Daily Archives: September 27, 2018


The Bank of International Settlement’s Claudio Borio, Who Warned About the Crisis, Says the World Economy Is About to Get Very Sick

Naked Capitalism has the article The Bank of International Settlement’s Claudio Borio, Who Warned About the Crisis, Says the World Economy Is About to Get Very Sick.

In addition to the inefficiencies brought about by growing inequality, fiscal policy has tended to be biased toward “trickle-down economics” in which the benefits of government spending/taxation decisions “trickle down” to the population as a means of stimulating employment and income gains, as opposed to focusing directly on programs that cover “labor gaps” through direct employment programs such as the Job Guarantee(JG). The virtue of the JG, as the economist Hyman Minsky argued, is that “instead of the demand for low wage workers trickling down from the demand for the high wage workers, [policy orientation] should result in increments of demand for present high wage workers ‘bubbling up’ from the demand for low wage workers.” This can be better achieved via the JG, than, say, tax cuts.

Monetary policy is the wrong tool to use when consumer demand is insufficient.
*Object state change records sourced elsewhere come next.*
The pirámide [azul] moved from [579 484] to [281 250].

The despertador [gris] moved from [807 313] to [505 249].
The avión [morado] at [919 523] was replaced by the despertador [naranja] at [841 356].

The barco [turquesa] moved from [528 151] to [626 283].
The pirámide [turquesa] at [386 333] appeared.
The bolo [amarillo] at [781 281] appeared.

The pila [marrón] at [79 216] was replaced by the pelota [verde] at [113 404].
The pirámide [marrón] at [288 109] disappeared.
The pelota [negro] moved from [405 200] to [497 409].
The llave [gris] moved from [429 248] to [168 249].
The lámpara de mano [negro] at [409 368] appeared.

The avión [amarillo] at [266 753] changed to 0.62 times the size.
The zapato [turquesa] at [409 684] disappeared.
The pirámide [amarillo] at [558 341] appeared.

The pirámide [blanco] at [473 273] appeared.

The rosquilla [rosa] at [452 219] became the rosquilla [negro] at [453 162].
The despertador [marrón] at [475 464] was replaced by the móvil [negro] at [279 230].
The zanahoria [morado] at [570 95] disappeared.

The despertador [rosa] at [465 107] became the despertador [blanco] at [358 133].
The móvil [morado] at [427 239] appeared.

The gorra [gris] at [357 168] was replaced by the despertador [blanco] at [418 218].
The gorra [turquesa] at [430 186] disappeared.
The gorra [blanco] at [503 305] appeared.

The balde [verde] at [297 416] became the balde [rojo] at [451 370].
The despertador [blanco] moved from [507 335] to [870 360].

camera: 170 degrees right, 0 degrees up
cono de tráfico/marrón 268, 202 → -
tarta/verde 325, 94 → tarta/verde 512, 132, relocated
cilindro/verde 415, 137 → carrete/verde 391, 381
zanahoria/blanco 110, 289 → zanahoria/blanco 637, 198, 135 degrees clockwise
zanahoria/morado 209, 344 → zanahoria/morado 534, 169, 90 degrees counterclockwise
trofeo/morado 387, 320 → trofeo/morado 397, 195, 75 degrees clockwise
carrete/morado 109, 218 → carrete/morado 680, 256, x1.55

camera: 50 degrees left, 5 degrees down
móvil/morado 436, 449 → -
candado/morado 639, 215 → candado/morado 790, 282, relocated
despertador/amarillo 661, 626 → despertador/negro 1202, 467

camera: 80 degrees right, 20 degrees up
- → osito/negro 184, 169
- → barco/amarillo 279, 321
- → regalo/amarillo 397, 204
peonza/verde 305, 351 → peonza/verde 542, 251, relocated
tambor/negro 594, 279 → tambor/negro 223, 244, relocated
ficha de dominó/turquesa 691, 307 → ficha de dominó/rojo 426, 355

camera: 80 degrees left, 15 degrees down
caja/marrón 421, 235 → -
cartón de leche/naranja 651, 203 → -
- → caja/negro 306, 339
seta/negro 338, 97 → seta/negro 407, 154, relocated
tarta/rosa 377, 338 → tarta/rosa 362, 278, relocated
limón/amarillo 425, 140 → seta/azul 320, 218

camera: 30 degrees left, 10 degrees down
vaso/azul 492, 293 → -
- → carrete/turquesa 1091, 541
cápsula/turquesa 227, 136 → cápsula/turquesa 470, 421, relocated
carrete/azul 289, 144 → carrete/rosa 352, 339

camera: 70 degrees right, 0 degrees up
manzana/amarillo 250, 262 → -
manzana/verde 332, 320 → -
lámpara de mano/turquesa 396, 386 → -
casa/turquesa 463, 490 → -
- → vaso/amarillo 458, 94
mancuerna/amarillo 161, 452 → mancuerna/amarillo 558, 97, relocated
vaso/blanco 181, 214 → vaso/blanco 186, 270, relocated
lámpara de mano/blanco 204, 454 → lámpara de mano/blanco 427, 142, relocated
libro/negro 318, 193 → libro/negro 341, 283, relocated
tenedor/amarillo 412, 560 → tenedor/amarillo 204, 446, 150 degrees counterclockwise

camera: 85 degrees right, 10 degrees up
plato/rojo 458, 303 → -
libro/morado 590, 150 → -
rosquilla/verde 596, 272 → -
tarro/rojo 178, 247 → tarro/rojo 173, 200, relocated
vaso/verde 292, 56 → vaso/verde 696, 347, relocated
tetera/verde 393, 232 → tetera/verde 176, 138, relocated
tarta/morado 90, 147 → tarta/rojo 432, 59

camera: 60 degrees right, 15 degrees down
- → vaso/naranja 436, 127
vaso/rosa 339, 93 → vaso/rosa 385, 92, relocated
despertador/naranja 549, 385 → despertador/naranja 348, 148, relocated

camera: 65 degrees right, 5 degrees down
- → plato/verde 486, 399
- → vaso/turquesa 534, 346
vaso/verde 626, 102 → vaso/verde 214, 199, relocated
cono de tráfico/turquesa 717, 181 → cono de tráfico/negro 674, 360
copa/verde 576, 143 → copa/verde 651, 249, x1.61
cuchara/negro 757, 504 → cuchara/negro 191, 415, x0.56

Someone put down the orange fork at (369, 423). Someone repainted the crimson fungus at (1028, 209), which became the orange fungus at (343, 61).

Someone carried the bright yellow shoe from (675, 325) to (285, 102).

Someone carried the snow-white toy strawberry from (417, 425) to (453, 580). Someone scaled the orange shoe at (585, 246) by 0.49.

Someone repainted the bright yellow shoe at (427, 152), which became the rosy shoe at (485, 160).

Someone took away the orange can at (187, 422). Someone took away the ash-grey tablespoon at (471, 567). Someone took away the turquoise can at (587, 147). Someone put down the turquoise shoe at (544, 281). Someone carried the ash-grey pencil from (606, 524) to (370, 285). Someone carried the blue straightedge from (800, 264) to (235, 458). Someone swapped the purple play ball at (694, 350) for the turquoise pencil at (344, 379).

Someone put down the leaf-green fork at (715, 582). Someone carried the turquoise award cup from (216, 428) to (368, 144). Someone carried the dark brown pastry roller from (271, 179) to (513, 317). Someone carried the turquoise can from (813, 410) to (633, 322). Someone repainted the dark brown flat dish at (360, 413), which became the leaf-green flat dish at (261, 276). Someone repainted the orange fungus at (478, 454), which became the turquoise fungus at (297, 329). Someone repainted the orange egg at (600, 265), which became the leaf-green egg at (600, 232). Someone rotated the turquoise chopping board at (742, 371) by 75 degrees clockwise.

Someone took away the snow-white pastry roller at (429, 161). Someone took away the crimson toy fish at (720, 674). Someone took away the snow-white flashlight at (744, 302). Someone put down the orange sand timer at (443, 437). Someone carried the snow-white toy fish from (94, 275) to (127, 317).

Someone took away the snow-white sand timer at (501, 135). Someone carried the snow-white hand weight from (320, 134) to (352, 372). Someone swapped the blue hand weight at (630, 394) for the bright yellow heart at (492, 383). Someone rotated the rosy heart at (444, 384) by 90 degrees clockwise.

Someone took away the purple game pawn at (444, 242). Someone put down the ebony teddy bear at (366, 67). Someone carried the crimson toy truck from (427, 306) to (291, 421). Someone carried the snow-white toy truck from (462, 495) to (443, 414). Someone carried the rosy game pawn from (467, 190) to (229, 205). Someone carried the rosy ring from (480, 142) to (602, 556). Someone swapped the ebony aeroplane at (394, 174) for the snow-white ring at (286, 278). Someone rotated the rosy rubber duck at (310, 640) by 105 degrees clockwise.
John Maynard Keynes explained that all to the world in the 1930s. It is still true, no matter what monetarists try to fool you with. Tax-cuts and zero (or negative) interest rates are all tools from the monetary toolbox. Fiscal stimulus by government requires spending by government. Collecting less taxes is not the same as fiscal stimulus just as pushing on a string is not as effective as pulling on a string.


Episode 866: Modern Monetary Theory

It is amazing that NPR has the story Episode 866: Modern Monetary Theory.

Some ideas seem too good to be true. Like this one. It comes from a 13-year-old listener named Amy. She says she knows the government has trouble finding enough money to pay for stuff like schools and hospitals. And she wondered if it has considered just printing more money. She asked us: Can the government do that? Just make more money to pay for stuff?


NPR has made this a little too entertaining, but they do eventually cover most of the important points. It doesn’t hurt to hear this explanation and others like it until you can digest what’s being explained to you.